Tras decir eso, los ojos oscuros y profundos del hombre mostraron cierta fluctuación emocional. Se sentó de lado en el sofá, extendió el brazo y tiró de ella, haciéndola sentarse sobre sus piernas.
Desde una distancia tan cercana, Valeria observaba aquel rostro que parecía una obra de arte.
—Habla de una vez.
Su tono de voz se había suavizado sin darse cuenta.
—Si no me lo dices ahora, me iré a bañar.
—Mi madre quiere que vayas a pasar unos días con ella. ¿Qué te parece?
Esa palabra, *madre*, salió de los labios del hombre con tanta naturalidad, como si se tratara de una figura de autoridad que ambos compartían.
En cierto modo, aquello representaba una especie de reconocimiento.
Un reconocimiento de su lugar como la señora Silva.
Valeria no sabía si el propio Alejandro se había dado cuenta de ese cambio, pero a ella le provocó una fuerte sacudida interior.
Las comisuras de sus labios se curvaron sutilmente, y no pudo explicar qué sentía en su interior.
Rodeó el cuello del hombre con ambos brazos.
—Ella es tu madre. Si quieres que vaya a hacerle compañía, por supuesto que estoy dispuesta.
Alejandro frunció levemente el ceño.
—¿Por mí?
—No exactamente. Más bien... ¿por mí misma?

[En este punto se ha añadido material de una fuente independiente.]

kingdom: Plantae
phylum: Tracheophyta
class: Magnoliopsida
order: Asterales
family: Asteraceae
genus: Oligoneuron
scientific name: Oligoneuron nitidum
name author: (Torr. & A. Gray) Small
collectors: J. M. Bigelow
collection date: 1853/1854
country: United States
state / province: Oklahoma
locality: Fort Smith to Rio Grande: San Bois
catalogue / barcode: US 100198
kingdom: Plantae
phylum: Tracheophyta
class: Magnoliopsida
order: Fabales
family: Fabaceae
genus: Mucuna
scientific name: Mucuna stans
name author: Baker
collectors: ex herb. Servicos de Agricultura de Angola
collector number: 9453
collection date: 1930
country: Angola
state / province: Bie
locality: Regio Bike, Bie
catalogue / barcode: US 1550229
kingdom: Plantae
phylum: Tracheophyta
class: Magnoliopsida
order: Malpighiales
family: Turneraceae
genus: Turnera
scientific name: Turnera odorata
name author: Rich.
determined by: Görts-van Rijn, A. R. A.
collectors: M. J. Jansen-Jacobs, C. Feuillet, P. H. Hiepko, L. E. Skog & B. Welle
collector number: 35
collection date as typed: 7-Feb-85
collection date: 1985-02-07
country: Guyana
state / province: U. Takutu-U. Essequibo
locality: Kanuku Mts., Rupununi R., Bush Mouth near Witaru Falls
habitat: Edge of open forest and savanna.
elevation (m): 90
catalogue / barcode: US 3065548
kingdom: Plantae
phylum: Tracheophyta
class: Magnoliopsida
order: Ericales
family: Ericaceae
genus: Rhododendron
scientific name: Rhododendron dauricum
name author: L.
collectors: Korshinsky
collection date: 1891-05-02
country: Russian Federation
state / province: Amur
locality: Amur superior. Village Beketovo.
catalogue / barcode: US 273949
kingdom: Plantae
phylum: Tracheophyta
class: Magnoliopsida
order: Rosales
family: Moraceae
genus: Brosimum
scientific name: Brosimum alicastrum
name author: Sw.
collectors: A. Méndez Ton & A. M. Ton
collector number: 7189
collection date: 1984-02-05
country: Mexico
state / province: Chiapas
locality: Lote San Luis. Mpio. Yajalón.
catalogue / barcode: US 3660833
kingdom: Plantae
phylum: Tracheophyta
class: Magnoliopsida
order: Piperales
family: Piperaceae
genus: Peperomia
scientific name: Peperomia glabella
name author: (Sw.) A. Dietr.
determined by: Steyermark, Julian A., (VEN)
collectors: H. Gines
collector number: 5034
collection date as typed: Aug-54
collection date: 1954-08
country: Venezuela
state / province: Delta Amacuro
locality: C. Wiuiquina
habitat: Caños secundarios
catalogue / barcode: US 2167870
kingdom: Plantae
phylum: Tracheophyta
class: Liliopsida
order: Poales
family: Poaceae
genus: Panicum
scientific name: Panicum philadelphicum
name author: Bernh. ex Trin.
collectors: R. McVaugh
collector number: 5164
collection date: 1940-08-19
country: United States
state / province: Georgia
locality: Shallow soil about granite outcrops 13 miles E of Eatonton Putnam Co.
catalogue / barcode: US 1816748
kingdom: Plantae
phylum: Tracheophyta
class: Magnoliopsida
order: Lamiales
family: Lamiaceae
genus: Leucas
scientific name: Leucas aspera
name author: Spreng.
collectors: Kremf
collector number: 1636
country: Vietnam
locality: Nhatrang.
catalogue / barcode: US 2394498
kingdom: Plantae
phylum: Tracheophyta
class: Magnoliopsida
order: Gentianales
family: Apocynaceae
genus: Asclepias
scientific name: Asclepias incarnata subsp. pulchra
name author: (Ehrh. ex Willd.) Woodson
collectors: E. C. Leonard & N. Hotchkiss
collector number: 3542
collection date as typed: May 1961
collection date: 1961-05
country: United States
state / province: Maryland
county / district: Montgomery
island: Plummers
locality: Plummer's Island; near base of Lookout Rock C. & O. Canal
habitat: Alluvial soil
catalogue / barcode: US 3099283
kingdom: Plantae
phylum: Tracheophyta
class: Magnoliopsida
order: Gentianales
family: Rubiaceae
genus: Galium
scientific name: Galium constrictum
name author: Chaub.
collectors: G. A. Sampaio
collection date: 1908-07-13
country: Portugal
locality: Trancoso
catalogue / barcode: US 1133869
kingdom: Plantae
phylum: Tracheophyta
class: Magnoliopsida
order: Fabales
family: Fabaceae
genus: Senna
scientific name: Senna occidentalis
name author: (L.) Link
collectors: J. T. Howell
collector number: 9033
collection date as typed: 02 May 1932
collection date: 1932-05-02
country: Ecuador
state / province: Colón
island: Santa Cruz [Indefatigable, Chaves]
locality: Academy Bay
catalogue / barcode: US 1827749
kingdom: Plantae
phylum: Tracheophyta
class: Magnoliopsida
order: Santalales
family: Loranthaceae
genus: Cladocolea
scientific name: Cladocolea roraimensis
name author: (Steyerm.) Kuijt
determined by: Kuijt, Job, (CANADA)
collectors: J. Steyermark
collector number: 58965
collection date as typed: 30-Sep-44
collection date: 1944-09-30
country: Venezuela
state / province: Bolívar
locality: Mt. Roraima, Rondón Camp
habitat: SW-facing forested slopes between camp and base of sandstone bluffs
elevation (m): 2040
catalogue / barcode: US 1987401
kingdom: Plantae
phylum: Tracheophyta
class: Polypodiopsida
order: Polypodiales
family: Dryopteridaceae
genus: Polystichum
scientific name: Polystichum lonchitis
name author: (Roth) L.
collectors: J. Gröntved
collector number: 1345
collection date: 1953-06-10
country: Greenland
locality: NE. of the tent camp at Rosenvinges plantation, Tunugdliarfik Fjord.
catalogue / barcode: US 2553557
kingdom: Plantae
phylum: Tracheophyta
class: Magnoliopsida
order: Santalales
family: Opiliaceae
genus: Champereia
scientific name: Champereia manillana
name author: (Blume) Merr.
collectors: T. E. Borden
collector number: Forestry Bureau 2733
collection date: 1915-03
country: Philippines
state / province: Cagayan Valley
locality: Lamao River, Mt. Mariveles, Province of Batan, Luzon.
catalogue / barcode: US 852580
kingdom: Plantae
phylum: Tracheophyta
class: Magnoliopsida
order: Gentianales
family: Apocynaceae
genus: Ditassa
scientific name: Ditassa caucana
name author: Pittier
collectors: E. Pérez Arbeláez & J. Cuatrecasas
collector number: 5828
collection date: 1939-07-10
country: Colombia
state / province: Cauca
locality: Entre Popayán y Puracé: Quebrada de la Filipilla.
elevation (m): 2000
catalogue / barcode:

Un destello apenas perceptible pasó por los ojos de Valeria, tan rápido que pareció una ilusión.
—Piénsalo, si logro llevarme bien con tu madre, la familia estará en armonía, y ya no se la pasará buscando problemas conmigo, ¿no crees?
En principio, tenía razón.
Pero Alejandro no lograba identificar de dónde provenía esa extraña sensación en su interior.
Frotó la mano con la que ella lo abrazaba, y dijo con voz grave:
—Si algo te incomoda, dímelo en cualquier momento. Además, ella tiene un carácter difícil. Tú...
—¿Acaso no me conoces? Soy experta en caerle bien a la gente.
La sonrisa radiante y vivaz de la mujer, resplandeciente como una flor, quedó profundamente grabada en la mirada de Alejandro.
Su nuez de Adán subió y bajó. Dos segundos después, la tomó de la nuca, acercándola hacia él, y sus labios se unieron en un beso.
El motivo del viaje de Esmeralda al país era, precisamente, el matrimonio de Alejandro. Lógicamente, necesitaba saber qué clase de mujer era la que se había casado con su hijo.